The ‘deep negative impact’ of the COVID pandemic is upending the progress of the Sustainable Development Goals |


After eight “solid days” of deliberations at the High-level Political Forum on Sustainable Development (HLPF), Amina Mohamed attributed the COVID pandemic to “a reversal of progress made in the Sustainable Development Goals in some areas, and delays in taking action on many of the key shifts required to achieve our 2030 goals.”

She said the pandemic had had a “profound negative impact” on health and well-being; work, business, income, education; and human rights, “with their particularly harmful impact on women and girls.”

Building on emergency procedures

During the forum, during which nine global goals and 47 voluntary national review outcomes were examined in depth, many participants noted that some of the measures put in place during the pandemic can provide a basis for progressing the SDGs.

Ms.
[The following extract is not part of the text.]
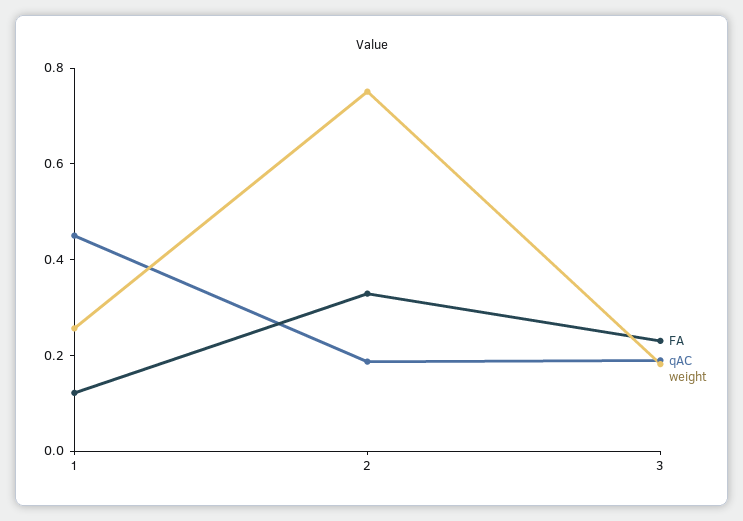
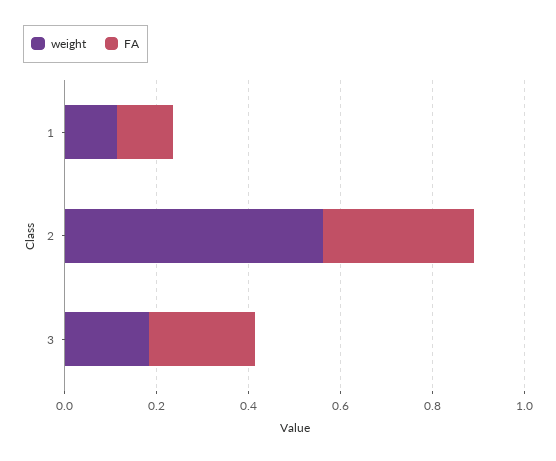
qAC, 1: 0.45 -> none
weight, 1: 0.25 -> 0.1
qAC, 2: 0.2 -> none
weight, 2: 0.75 -> 0.55
qAC, 3: 0.2 -> none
Mohamed provided examples of digital learning, which can help transform education on a larger scale, while building on the important financial support many countries have given to their economies, jobs and people.

“Governments now need to consider whether some of these measures can be integrated into comprehensive social protection systems,” the UN official said.

Restore, restart

Recovery efforts can be designed to restart economies and accelerate implementation of the Sustainable Development Goals.

Ms. Mohammed said stimulus packages and SDRs for foreign exchange reserves could be leveraged to promote gender equality, and boost investment in education, health and social protection. It can also be used to accelerate climate change mitigation and create decent jobs.

She added that there could be no pandemic recovery without “international solidarity and cooperation,” including through climate and development finance.

Epidemic ‘still raging’

For many developing countries, Ms. Mohammed said, “the epidemic is still rampant, people are still dying at unacceptably high levels and economies are in tatters.”

We must support these countries in their response to COVID-19 pandemic and in a better recovery to accelerate the implementation of the Sustainable Development Goals.”

While this applies “first and foremost” to ensuring universal access to life-saving vaccines, she stressed, it also extends to providing a “financial lifeline” to countries facing significant debt stress as well as to mobilizing resources, technology, know-how and partnerships to “facilitate the transition” economic”.

UN support دعم

She said the UN development system was committed to “fully supporting this endeavour”. She told ministers, under the leadership of empowered and independent resident coordinators (RCs), UN country teams have responded well to the needs of governments throughout the pandemic.

Moreover, after three years of reforms, they are “ready to provide the transformative support” that governments are calling for to accelerate implementation of the Sustainable Development Goals.

The unity of purpose

Through “political leadership, solidarity and unity of purpose,” the UN Deputy Secretary-General asserted that we can end the pandemic, secure improvements in people’s lives between now and 2030, and “deliver a promise.” 2030 Agenda for sustainable development.

“We must not give up our collective ambition when the needs are greater than ever,” she concluded.